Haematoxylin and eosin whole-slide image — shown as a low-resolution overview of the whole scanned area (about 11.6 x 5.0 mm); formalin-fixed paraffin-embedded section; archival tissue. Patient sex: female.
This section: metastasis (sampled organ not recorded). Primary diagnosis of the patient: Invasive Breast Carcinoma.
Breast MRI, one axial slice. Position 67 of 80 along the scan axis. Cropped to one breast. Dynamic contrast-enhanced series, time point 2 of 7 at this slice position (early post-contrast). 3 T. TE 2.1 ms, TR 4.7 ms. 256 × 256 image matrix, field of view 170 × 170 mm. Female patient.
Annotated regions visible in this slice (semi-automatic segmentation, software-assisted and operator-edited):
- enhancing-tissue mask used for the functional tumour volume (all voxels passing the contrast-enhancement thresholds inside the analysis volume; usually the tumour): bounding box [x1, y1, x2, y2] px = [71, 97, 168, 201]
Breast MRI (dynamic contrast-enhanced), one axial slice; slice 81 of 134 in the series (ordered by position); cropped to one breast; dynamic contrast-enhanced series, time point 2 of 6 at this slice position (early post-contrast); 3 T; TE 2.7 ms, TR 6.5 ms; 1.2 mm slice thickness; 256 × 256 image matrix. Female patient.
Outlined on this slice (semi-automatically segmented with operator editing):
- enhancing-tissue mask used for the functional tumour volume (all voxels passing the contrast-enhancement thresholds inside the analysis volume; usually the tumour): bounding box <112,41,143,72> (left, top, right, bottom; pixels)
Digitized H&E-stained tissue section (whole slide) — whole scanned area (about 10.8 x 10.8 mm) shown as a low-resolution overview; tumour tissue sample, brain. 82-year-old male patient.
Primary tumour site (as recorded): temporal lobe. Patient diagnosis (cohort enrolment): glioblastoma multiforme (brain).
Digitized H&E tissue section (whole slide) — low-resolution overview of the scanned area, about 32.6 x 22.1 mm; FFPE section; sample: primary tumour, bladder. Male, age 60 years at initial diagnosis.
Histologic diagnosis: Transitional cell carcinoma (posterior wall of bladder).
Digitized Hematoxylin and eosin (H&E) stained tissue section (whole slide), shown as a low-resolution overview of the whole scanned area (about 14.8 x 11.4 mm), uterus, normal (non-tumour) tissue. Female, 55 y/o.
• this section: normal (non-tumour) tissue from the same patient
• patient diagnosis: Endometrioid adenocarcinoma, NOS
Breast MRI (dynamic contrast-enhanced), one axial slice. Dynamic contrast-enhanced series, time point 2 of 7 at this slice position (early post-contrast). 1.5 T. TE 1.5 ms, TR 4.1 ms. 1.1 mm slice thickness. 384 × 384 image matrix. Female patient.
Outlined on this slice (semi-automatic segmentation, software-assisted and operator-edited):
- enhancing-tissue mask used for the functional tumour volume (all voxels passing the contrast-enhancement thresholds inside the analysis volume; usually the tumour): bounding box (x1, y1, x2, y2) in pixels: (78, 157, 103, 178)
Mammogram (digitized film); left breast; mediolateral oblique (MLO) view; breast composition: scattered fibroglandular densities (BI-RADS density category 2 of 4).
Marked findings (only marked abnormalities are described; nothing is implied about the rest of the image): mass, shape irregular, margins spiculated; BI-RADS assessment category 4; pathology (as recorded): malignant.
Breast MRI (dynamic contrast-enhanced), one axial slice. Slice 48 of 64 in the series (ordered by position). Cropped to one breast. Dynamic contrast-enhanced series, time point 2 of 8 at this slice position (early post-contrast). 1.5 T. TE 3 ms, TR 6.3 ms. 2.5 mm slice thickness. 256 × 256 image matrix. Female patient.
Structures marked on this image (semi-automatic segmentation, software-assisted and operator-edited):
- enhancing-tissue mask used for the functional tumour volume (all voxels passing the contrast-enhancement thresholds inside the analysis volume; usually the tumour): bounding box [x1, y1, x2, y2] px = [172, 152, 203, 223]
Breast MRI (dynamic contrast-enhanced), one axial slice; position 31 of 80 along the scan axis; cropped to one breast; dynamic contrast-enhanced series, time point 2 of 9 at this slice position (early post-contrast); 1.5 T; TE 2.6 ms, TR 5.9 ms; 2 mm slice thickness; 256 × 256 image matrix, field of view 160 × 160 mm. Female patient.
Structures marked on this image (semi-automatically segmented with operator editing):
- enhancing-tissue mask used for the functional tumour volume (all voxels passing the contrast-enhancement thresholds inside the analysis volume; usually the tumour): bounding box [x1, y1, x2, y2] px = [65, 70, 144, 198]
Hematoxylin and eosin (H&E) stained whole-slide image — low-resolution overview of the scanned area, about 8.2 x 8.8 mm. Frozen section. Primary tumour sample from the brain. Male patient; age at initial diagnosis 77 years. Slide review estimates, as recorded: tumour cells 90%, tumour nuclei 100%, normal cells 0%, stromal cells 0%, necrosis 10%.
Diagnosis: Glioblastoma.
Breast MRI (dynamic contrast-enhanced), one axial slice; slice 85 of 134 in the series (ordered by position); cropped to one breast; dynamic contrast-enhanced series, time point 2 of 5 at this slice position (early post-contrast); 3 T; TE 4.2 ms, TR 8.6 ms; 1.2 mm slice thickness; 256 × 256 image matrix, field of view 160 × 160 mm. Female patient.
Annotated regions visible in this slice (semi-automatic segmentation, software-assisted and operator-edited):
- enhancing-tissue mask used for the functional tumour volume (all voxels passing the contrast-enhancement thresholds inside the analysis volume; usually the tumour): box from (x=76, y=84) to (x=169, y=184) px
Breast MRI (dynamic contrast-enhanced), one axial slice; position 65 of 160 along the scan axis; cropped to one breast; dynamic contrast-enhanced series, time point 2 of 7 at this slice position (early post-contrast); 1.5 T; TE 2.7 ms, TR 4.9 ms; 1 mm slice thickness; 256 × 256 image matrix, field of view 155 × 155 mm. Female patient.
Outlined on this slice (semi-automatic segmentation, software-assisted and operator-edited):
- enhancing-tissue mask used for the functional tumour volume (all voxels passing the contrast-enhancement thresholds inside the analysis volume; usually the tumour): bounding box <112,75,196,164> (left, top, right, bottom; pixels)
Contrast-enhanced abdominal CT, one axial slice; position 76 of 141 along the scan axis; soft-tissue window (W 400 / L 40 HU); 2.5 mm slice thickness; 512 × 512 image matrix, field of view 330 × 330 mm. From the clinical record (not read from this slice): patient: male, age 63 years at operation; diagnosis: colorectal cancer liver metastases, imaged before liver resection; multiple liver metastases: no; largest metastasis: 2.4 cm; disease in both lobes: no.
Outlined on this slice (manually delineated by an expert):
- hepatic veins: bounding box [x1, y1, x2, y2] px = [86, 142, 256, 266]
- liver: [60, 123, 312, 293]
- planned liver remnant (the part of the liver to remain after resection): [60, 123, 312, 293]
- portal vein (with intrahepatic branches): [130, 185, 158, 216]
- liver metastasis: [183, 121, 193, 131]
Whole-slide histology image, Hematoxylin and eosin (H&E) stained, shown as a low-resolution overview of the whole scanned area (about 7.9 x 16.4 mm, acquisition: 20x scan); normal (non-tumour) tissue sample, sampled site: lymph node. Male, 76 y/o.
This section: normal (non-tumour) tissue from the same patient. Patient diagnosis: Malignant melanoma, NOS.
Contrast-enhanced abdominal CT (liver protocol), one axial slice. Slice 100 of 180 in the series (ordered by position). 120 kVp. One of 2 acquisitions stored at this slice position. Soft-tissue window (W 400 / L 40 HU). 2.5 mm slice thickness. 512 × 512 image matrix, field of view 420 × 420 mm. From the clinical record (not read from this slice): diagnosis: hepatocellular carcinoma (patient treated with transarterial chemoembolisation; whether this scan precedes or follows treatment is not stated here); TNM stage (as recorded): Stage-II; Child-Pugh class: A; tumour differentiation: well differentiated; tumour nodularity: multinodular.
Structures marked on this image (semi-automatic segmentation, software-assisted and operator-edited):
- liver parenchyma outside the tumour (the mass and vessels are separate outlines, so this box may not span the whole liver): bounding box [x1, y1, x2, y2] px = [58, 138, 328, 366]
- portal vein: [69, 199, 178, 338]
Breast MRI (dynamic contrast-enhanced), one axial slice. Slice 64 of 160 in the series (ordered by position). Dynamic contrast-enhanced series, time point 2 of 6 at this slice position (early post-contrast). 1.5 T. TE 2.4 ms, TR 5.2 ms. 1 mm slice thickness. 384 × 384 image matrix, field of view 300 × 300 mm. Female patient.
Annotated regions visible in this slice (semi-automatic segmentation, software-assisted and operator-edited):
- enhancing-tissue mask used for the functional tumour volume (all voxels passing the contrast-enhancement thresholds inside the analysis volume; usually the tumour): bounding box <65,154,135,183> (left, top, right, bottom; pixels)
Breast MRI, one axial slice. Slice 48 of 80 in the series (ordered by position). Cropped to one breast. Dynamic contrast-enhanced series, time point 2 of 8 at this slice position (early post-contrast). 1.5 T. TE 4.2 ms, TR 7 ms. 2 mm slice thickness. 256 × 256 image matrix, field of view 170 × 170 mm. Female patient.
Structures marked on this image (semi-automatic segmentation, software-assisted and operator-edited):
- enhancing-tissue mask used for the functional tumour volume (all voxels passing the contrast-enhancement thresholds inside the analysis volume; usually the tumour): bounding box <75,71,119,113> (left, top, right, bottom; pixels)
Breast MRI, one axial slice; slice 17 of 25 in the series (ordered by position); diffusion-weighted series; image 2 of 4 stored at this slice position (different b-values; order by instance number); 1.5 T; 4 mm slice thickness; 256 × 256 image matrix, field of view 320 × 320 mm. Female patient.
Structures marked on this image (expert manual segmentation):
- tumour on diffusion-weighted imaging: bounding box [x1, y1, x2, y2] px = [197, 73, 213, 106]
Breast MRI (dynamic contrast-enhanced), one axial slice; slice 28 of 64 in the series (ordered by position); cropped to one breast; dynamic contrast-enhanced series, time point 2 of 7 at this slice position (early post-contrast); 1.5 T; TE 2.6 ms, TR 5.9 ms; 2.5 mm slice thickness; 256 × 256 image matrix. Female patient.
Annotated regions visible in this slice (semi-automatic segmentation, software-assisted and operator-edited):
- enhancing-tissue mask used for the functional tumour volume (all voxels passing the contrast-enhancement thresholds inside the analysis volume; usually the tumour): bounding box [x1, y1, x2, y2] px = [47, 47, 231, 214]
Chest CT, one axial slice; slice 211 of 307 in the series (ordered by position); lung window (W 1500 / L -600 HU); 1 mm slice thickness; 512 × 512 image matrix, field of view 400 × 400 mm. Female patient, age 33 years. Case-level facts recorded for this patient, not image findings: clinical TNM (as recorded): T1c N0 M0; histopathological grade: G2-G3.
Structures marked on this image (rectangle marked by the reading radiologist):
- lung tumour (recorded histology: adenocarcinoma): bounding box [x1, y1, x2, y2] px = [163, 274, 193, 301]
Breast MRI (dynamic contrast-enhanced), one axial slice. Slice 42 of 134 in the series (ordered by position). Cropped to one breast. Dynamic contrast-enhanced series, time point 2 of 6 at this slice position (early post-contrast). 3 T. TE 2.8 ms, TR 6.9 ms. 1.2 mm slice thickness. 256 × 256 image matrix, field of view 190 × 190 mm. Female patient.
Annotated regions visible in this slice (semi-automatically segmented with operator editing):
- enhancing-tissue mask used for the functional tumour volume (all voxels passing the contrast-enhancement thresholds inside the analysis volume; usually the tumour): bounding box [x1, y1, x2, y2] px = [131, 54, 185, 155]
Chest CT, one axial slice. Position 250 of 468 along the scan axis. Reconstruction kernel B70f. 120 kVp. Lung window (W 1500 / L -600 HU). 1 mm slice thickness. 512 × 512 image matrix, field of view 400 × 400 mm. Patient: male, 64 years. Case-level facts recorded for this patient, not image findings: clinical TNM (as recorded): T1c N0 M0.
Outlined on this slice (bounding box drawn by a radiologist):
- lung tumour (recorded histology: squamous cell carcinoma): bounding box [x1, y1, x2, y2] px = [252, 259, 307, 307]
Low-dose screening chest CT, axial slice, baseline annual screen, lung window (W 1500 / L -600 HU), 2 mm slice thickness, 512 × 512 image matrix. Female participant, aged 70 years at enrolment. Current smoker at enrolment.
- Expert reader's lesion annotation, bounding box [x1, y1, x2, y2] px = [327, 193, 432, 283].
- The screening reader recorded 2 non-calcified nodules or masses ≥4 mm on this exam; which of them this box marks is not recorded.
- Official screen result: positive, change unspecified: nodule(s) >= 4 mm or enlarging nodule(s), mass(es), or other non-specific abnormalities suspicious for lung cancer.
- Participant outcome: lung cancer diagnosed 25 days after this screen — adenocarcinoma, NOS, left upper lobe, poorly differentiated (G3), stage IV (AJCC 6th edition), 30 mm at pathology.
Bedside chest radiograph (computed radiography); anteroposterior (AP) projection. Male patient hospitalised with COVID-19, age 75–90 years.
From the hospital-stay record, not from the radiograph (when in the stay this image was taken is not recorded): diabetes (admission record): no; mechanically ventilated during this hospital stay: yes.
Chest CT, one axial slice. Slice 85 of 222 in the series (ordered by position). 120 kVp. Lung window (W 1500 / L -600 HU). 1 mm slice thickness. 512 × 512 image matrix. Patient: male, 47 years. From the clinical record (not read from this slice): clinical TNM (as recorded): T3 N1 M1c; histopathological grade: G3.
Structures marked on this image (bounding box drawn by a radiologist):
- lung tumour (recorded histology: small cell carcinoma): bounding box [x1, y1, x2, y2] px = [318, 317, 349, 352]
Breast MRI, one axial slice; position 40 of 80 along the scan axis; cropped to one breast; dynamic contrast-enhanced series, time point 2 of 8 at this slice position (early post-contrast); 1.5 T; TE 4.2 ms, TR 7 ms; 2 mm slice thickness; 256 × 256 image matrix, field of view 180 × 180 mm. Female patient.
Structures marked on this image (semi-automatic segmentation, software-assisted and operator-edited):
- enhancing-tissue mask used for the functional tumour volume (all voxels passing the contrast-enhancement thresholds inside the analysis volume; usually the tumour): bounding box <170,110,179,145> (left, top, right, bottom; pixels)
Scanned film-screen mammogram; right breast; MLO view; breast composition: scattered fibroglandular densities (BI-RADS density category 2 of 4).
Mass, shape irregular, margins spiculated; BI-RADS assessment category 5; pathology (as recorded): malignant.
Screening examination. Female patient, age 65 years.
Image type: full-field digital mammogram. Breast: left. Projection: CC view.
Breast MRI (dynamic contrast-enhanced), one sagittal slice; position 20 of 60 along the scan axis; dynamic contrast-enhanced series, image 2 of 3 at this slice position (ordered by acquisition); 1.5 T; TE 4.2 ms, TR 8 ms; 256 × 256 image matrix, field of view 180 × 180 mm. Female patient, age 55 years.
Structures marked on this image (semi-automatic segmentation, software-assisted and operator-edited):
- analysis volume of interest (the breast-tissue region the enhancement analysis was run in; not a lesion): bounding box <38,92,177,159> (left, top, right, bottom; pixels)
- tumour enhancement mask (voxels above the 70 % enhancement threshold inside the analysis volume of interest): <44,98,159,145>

#### EXERCISE REQUIREMENTS
Please give again only the lines from the start of the material through the line holding "Outlined on this slice (semi-automatically", exactly as they are written.

#### WRITTEN RESPONSE
Haematoxylin and eosin whole-slide image — shown as a low-resolution overview of the whole scanned area (about 11.6 x 5.0 mm); formalin-fixed paraffin-embedded section; archival tissue. Patient sex: female.
This section: metastasis (sampled organ not recorded). Primary diagnosis of the patient: Invasive Breast Carcinoma.
Breast MRI, one axial slice. Position 67 of 80 along the scan axis. Cropped to one breast. Dynamic contrast-enhanced series, time point 2 of 7 at this slice position (early post-contrast). 3 T. TE 2.1 ms, TR 4.7 ms. 256 × 256 image matrix, field of view 170 × 170 mm. Female patient.
Annotated regions visible in this slice (semi-automatic segmentation, software-assisted and operator-edited):
- enhancing-tissue mask used for the functional tumour volume (all voxels passing the contrast-enhancement thresholds inside the analysis volume; usually the tumour): bounding box [x1, y1, x2, y2] px = [71, 97, 168, 201]
Breast MRI (dynamic contrast-enhanced), one axial slice; slice 81 of 134 in the series (ordered by position); cropped to one breast; dynamic contrast-enhanced series, time point 2 of 6 at this slice position (early post-contrast); 3 T; TE 2.7 ms, TR 6.5 ms; 1.2 mm slice thickness; 256 × 256 image matrix. Female patient.
Outlined on this slice (semi-automatically segmented with operator editing):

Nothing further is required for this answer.